Upload Certifcate

Upload certificates before deploying the web role

Important. Uploading a certificate before or during the web role deployment is required. At least the default certificate must be uploaded to the cloud service in use.

The pre-built service package that deploys a web role in an Azure cloud service allows you to install up to 10 certificates in the role during the deployment.

The certificates are normally used for secure connections to websites hosted by the role. Each certificate must be uploaded to the cloud service in use before or during the deployment. (Please see "SSL" for more information.)

Note. If you are not going to use certificates, you still need to upload the default certificate that comes with the service package: dummy.certificate.pfx.

The configuration file for the pre-built service package is already pre-configured for this default certificate. Each certificate slot entry in the configuration is set to the thumbprint of this certificate.

You can use your own "dummy" certificate instead of the default one. In this case, you need to replaced the thumbprint value in the service configuration file to that of your certificate. (You can also use this PowerShell script to generate your "dummy" certificate. Please note that the generated certificate will not work, and can't be used, as a certificate for secure connection setup.)

Microsoft Azure Portal allows you to upload the certificate during the web role deployment provided that you are creating a new cloud service and choose to deploy the role and upload the default certificate simultaneously. You can also upload a certificate to an existing cloud service before the web role deployment. Below we are only covering the second approach: uploading the certificate to an existing service.

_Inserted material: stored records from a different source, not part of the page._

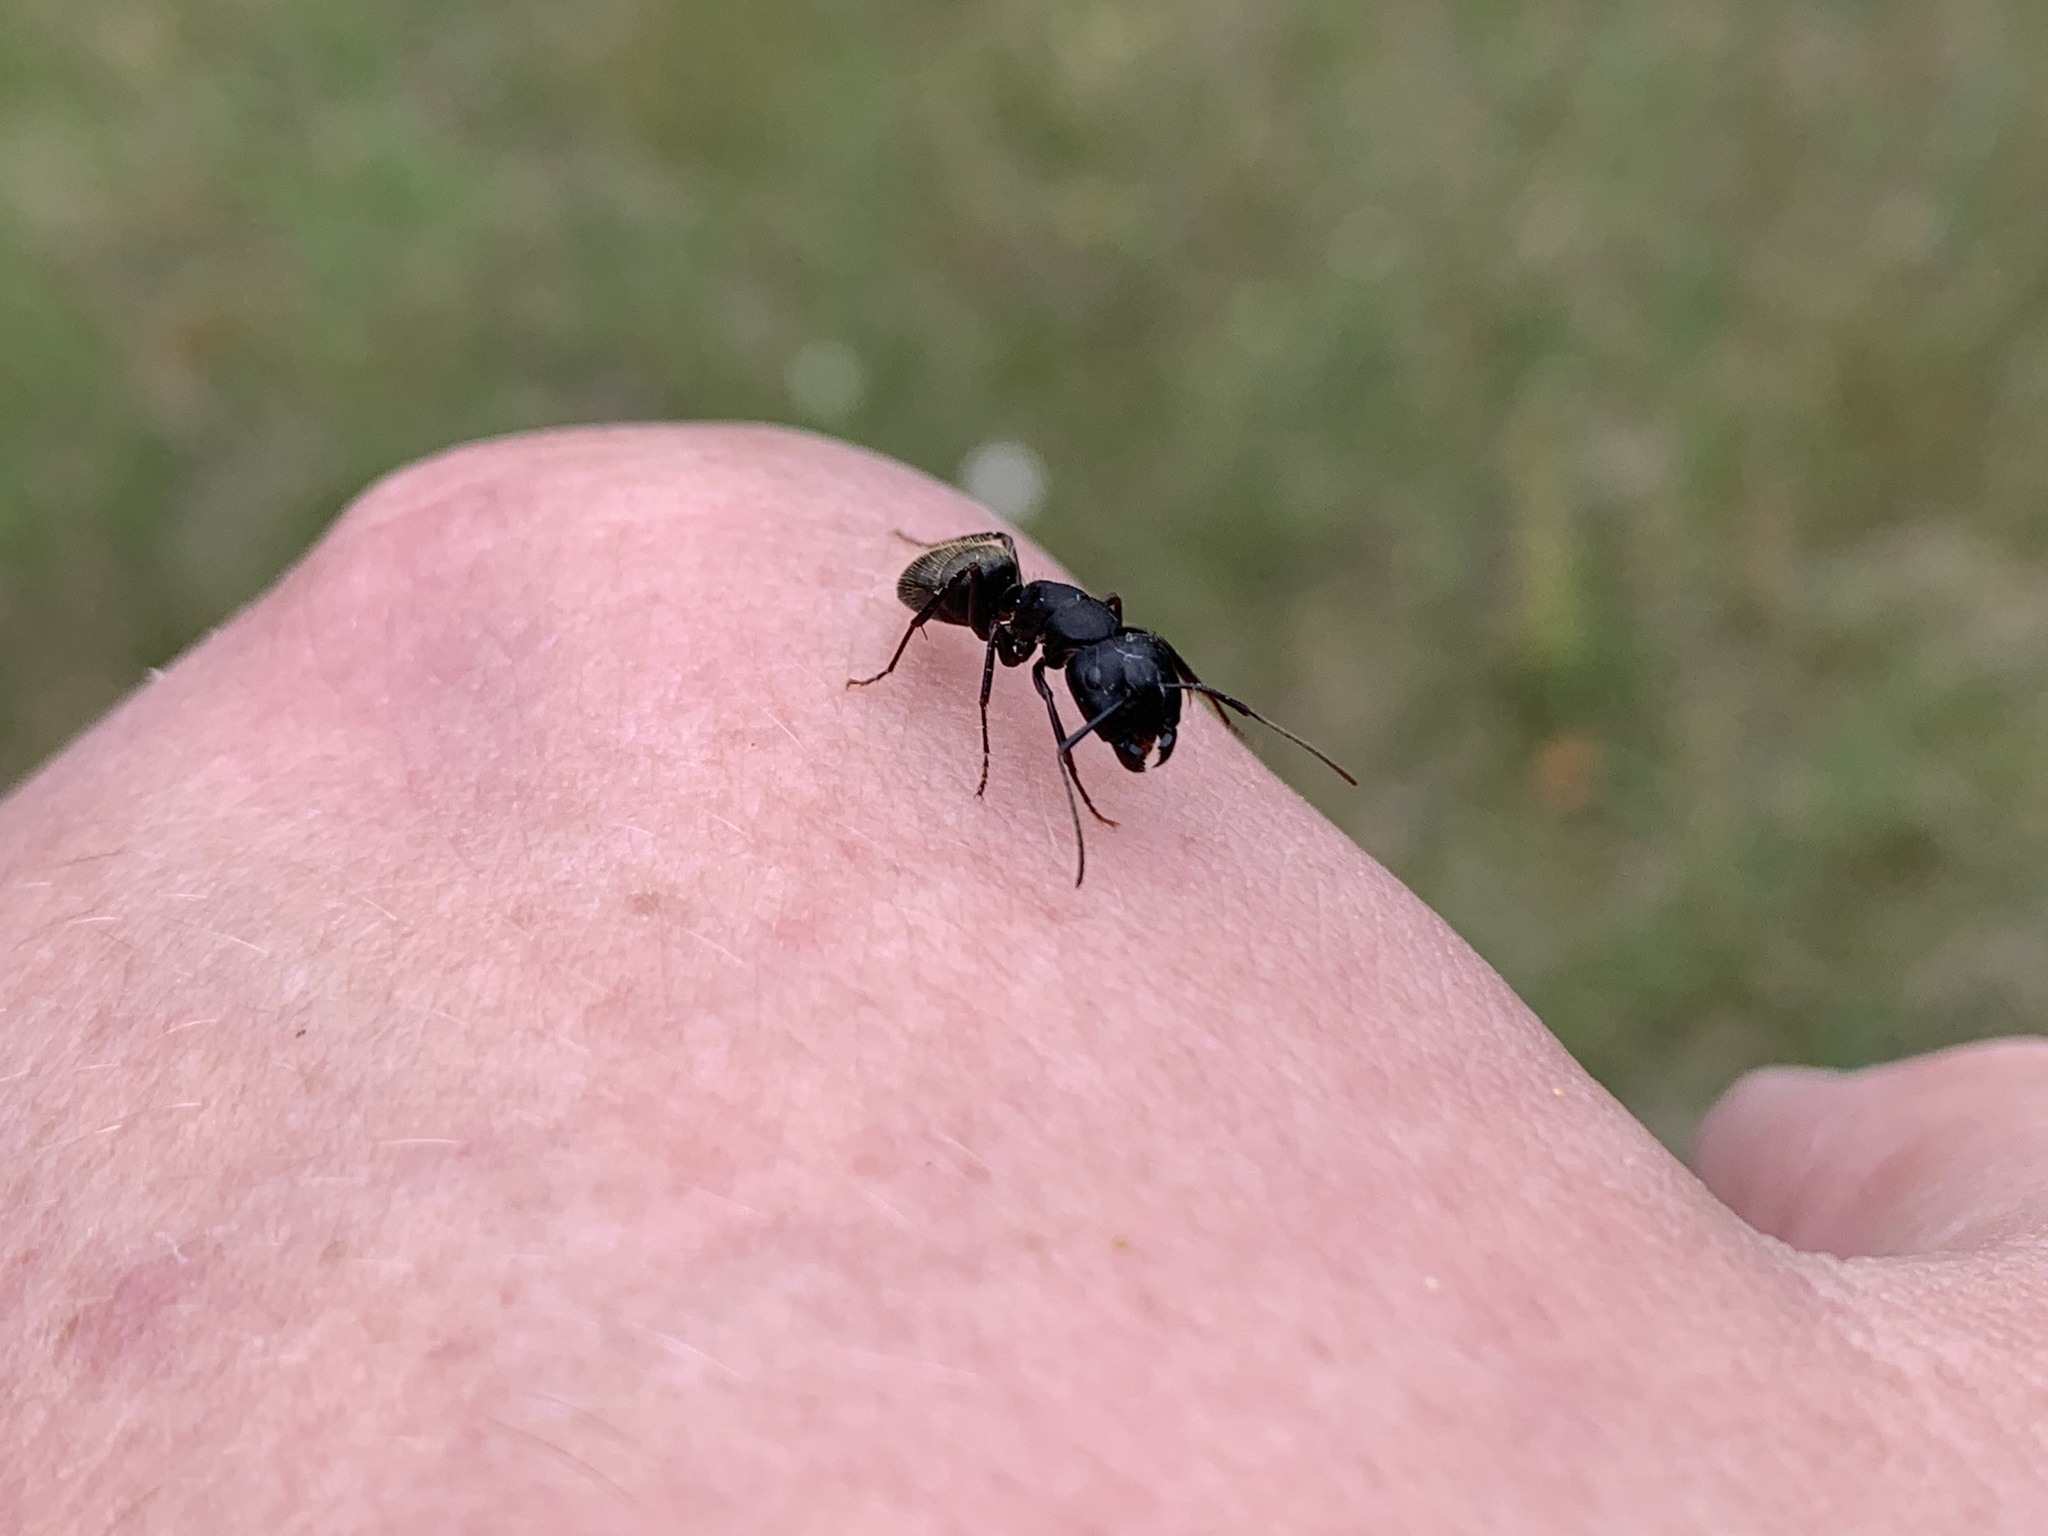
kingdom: Animalia
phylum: Arthropoda
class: Insecta
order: Hymenoptera
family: Formicidae
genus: Camponotus
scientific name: Camponotus pennsylvanicus
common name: Black carpenter ant
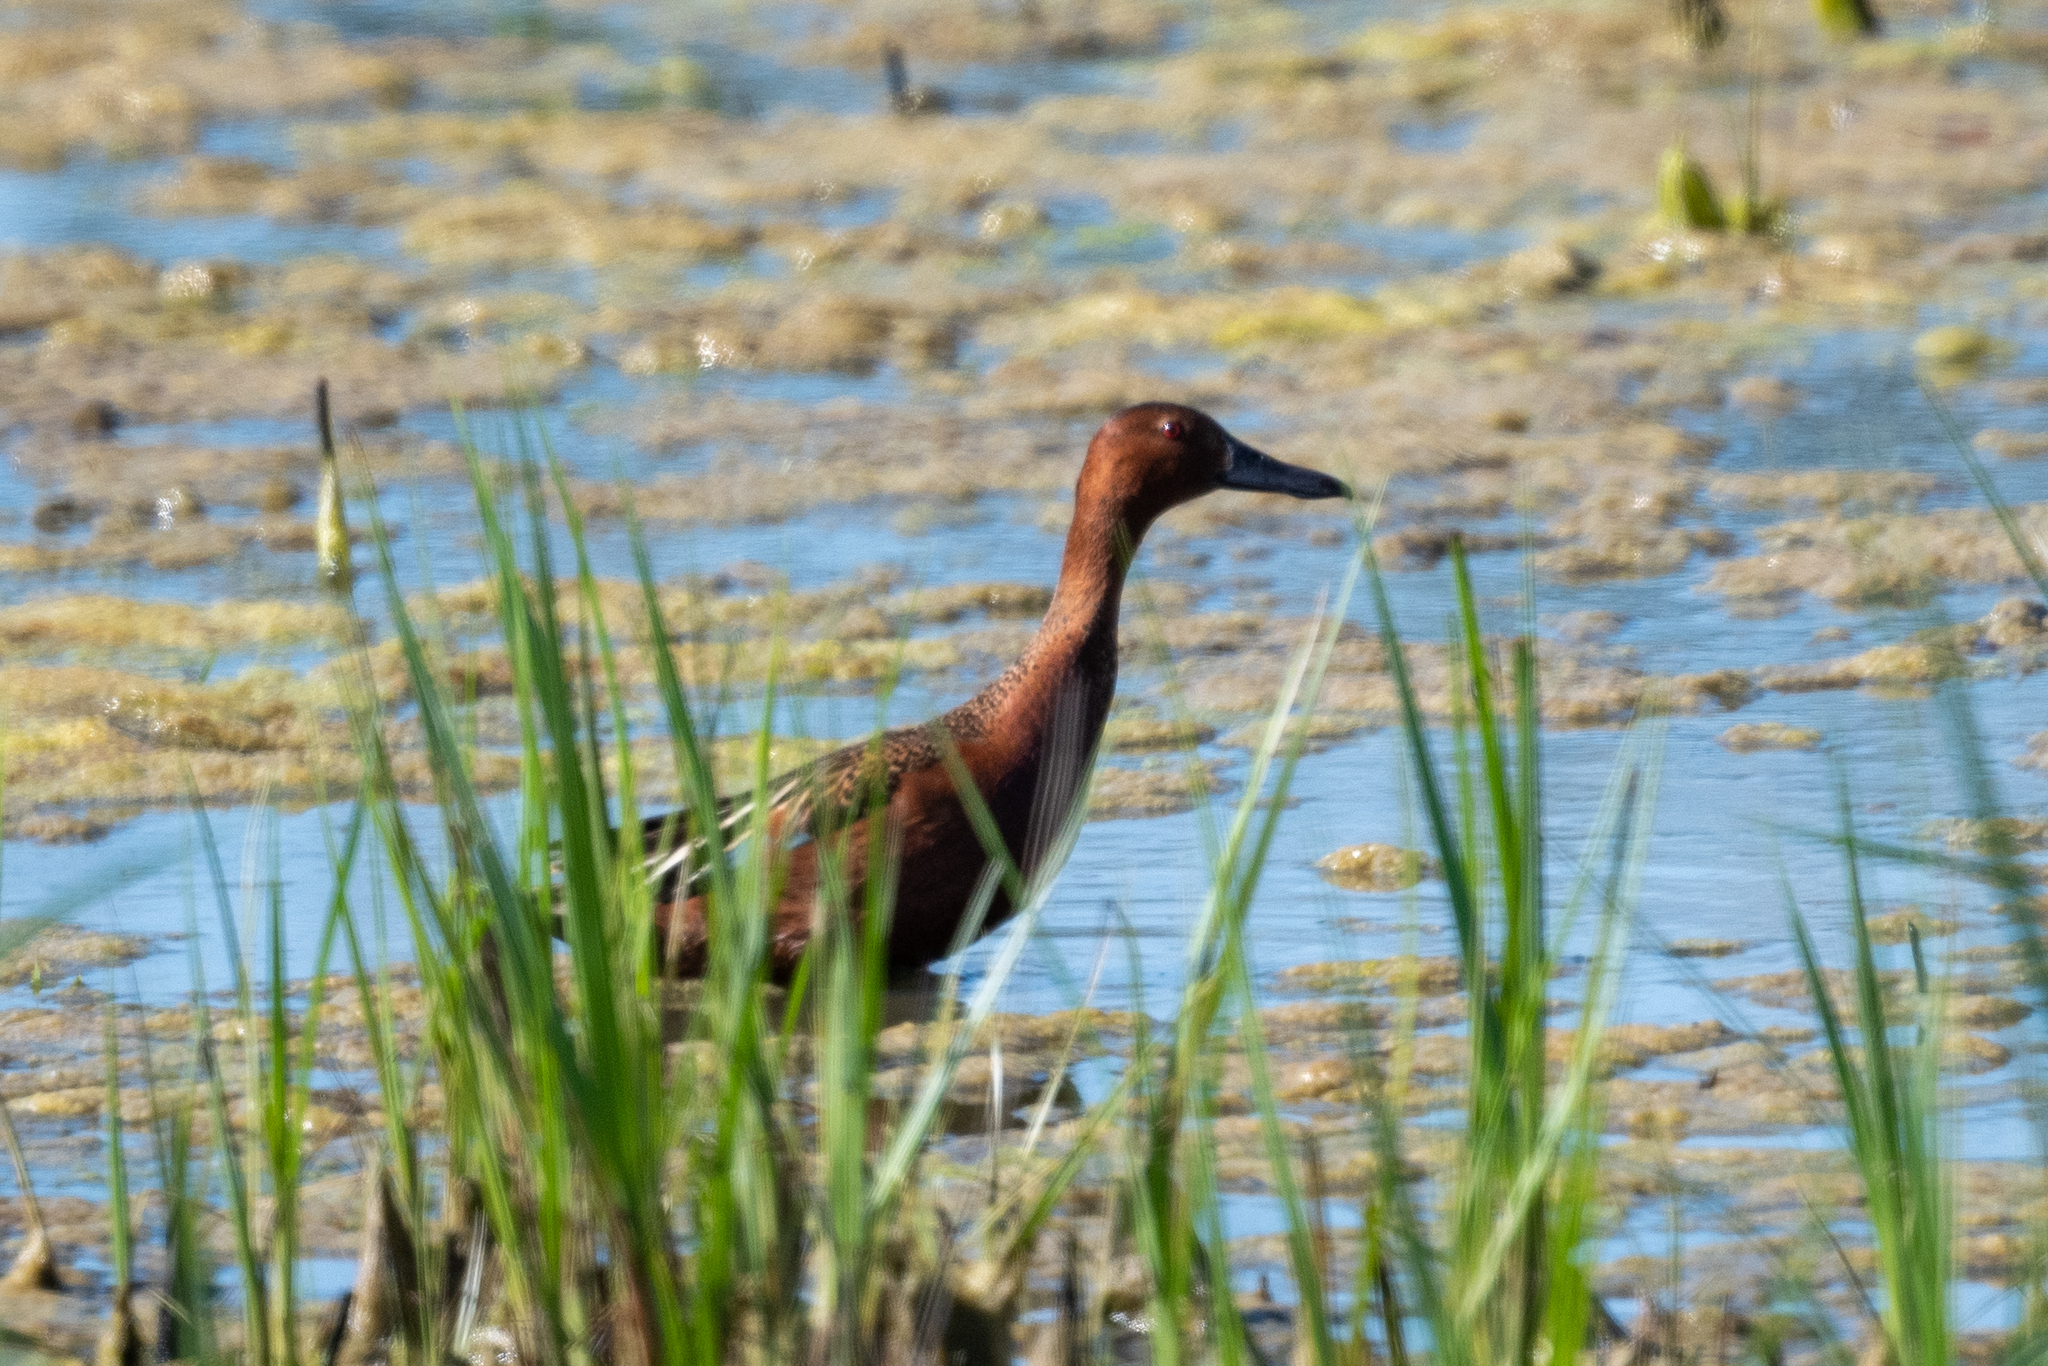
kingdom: Animalia
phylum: Chordata
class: Aves
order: Anseriformes
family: Anatidae
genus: Spatula
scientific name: Spatula cyanoptera
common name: Cinnamon teal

To upload the default (or any other) certificate to the cloud service in use:

  1. In your Microsoft Azure account, open a cloud service you'll be using to deploy the web role in.
  2. On the Certificate tab, click "Upload"
  3. Browse to and open, the dummy.certificate.pfx file that comes with the package (or your own certificate file).
  4. Specify the password to the certificate in the corresponding field. You can find the password to the default certificate (dummy.certificate.pfx) in the dummy.certificate.password.txt file that comes with the package.
  5. Click "Upload" down below.

If you upload a certificate other than the default one, it makes sense to make a note of, or copy to the clipboard, its thumbprint (visible on the Certification tab after the certificate has been successfully uploaded.) You will need this value for the service configuration file.